My time in China has overall continued to be like that first night- a series of strange ups and downs, twists and turns that were strange and sometimes scary, but overall an amazing experience. There are extreme cultural differences between the Chinese and American and it is very difficult as a traveler to react accordingly. On one hand I want to be a good traveler and embrace cultural differences and not judge another culture, but some things like the constant pushing and shoving, and the constant taking photos of me or with me started to wear on me. People asked to take pictures with me in India as well, but there people were much more polite and would never do if I didn’t say yes. However in China I felt like I was being hounded by paparazzi. The Chinese, especially the men, would take pictures of me as I walked on the street or went to temples or parks or restaurants often coming up to me and without asking draping their arms around my shoulder snapping a picture and then walking off before I could say anything.

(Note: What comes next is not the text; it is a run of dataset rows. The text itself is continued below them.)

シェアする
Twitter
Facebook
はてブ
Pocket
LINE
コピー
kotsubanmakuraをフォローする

If the situation were reversed and an American did that to a Chinese person in New York City everyone would be shocked and say how racist that was, but here if I complained my guides just said “you have to respect the cultural differences.” I think there is a difference between cultural differences and just plain racism, which is essentially what was happening. I got used to the constant spitting they all do on the ground- literally the Chinese hock up gigantic wads of spit anytime, anywhere even nice restaurants and on planes in first class. However, I never got used to all the smoking, the constant picture taking, and the constant feeling of being scammed out of my money.

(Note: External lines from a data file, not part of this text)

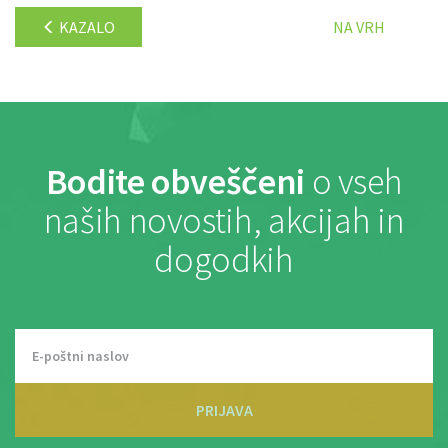
KAZALO
NA VRH
Bodite obveščeni
o vseh
naših novostih, akcijah in
dogodkih
PRIJAVA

Overall I enjoyed my time in China, but was left feeling let down. I believe that managed expectations are the key to enjoying the country. I had come expecting so much ancient history and beautiful old sites. However, like the fake Gucci’s and Louis Vuitton’s I saw everywhere in China, all the sites felt somewhat fake- most of them rebuilt in the last few decades and made for tourists. Even Mount E’Mei one of the holiest mountains in China felt like a tourist destination for which I had to keep shelling out money at every gate, passageway and temple. While it was a different experience than India where I felt everyone I smiled at begged for money, I felt that everyone I smiled at tried to scam me out of my money. Maybe it is part of the experience of traveling alone since I am instantly made a target since I am a woman traveling on my own, but it was not an experience I was expecting.
Getting to see and work with pandas was a wonderful experience, but like the rest of my trip was complicated and filled with strange cultural roadblocks. Throughout my trip in Africa and India I kept hearing the same thing over and over again- “this animal is going extinct because of the Chinese.” The Chinese are responsible for a lot of the poaching that goes on in Africa and India, often supplying the funding to local poachers for helicopters and weapons or supplying funding for roads in impoverished places and then using those roads to illegally export animal parts like elephant tusks, rhino horns and tiger carcasses. I witnessed first hand that the Chinese do a good job conserving the panda (although they are very secretive and protective about it), but their other animals like the golden monkeys, cloud leopards, and south china tiger are in serious danger and are not being conserved properly and they are being mistreated in captivity. I will write more in the coming weeks about my experiences with Chinese conservation when I write about my time in the panda’s homeland in the Shaanxi and Sichuan Provinces of China.